Australian Catholic Bishops Conference president Archbishop Mark Coleridge says a new national office for safeguarding will streamline and coordinate the Church’s work to protect children and vulnerable adults.
“The Catholic Church in Australia is bringing into a single entity several national agencies working in the area of child protection and safeguarding,” he said.
“This has been intended since 2016, when Catholic Professional Standards Limited was established.”
The work of Catholic Professional Standards Limited (CPSL) has been pivotal to the Church’s progress in the past four years, in the final stages of and beyond the Royal Commission into Institutional Responses to Child Sexual Abuse, Archbishop Coleridge said.
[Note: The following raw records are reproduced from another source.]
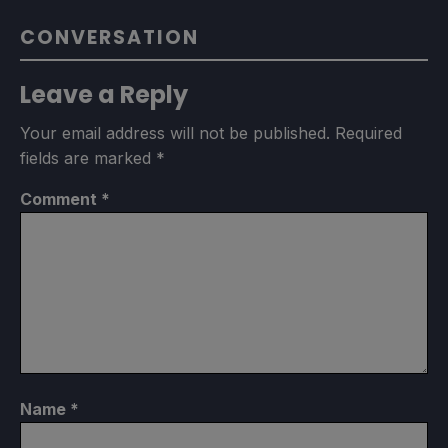
CONVERSATION
Leave a Reply
Your email address will not be published.
Required
fields are marked
*
Comment
*
Name
*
“For all its excellent work in developing the National Catholic Safeguarding Standards, beginning the audits of dioceses and religious institutes, and training Catholic leaders, CPSL has not become the single national office envisaged,” Archbishop Coleridge said.
“That the Church is looking to achieve its goal of a single national entity does not and cannot diminish the work currently being done.”
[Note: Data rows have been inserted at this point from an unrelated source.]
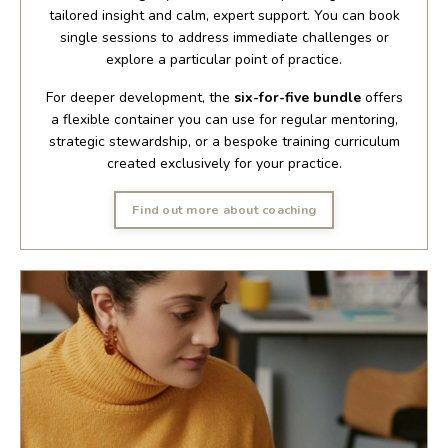
tailored insight and calm, expert support. You can book
single sessions to address immediate challenges or
explore a particular point of practice.
For deeper development, the
six-for-five bundle
offers
a flexible container you can use for regular mentoring,
strategic stewardship, or a bespoke training curriculum
created exclusively for your practice.
Find out more about coaching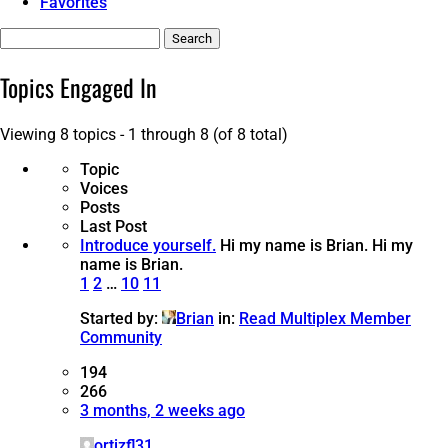
Favorites
Search
topics:
Topics Engaged In
Viewing 8 topics - 1 through 8 (of 8 total)
Topic
Voices
Posts
Last Post
Introduce yourself.
Hi my name is Brian.
Hi my
name is Brian.
1
2
…
10
11
Started by:
Brian
in:
Read Multiplex Member
Community
194
266
3 months, 2 weeks ago
ortizfl31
The various national agencies that now exist alongside CPSL include the Australian Catholic Centre for Professional Standards (formerly the National Committee for Professional Standards), the Implementation Advisory Group and Australian Catholic Redress Limited, which facilitates diocesan engagement with the National Redress Scheme.
“We didn’t plan such a disjointed national approach to safeguarding and professional standards beyond the Royal Commission. But different entities emerged as the need arose – without too much thought for coordination,” Archbishop Coleridge said.
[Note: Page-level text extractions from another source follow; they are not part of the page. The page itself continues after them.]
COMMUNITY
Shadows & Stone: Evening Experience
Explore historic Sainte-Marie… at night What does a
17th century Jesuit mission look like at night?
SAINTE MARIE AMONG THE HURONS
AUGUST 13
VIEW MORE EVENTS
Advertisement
The proliferation of Catholic entities has come at a time when various state, territory and Commonwealth bodies have also been established, adding regulation and risking still more duplication.
Archbishop Coleridge said it is “seriously mistaken” to see the decision to bring various national organisations into a single entity as a diminishment in the Church’s commitment to child protection and safeguarding.
“For more than 18 months, guided by some of the leading authorities in child safety in the Church and elsewhere, we’ve been moving towards the single national office that’s long been intended,” he said.
“Two earlier reviews and the work of the current expert group have been done in conversation with all key professional standards and safeguarding organisations, including Catholic Professional Standards Limited.”
In a statement on June 1, CPSL’s board said it “anticipates being engaged in the planning for the new entity and until decisions as to the work of the new entity and transition plans are clear, CPSL will continue with its current work”.
Archbishop Coleridge said the new national office will assume key functions of CPSL and will supervise independent audits of Church institutions, the training of Catholic leaders and the development and review of national standards.
It will also incorporate functions currently entrusted to other national organisations, including the oversight of a new national protocol for handling complaints of sexual abuse.
“The new office will retain the operational independence that Catholic Professional Standards Limited has enjoyed,” Archbishop Coleridge said.
“We are confident this national entity can deliver on our commitment to the safety of children and vulnerable adults while also eliminating duplication and reducing costs at a time when all Church institutions are under financial pressure.”
This media release from ++Coleridge does not address the critical questions that have been raised publicly (cf. The Australian, by Victoria Laurie, 29 June , 2020) –
1. Why will the new Professional Standards office not have its independence assured by incorporation ? (Claimed independence of an in-house entity is little more than an assertion and does not provide public accountability and comfort)
2. Why is it that “CPSL has not become the single national office envisaged”, a matter within the control of the ACBC ? (The media release begs this question. CPSL is an incorporated association that is already established and experienced, clearly a better and more effective option in ensuring the Church’s public credibility and the efficacy of its standards.)
The failure to address these issues that are clearly at the heart of public concerns causes doubt as to whether Church leaders have learnt the lessons of poor governance highlighted by the Royal Commission into Institutional Responses to Child Sexual Abuse. It is reasonable in the circumstances to assume that Church leaders are abolishing CPSL in order to exercise control over potentially embarrassing reports, a continuation of the culture that resulted in the worldwide cover-ups of clerical child sexual abuse and the consequent abuse of many more children.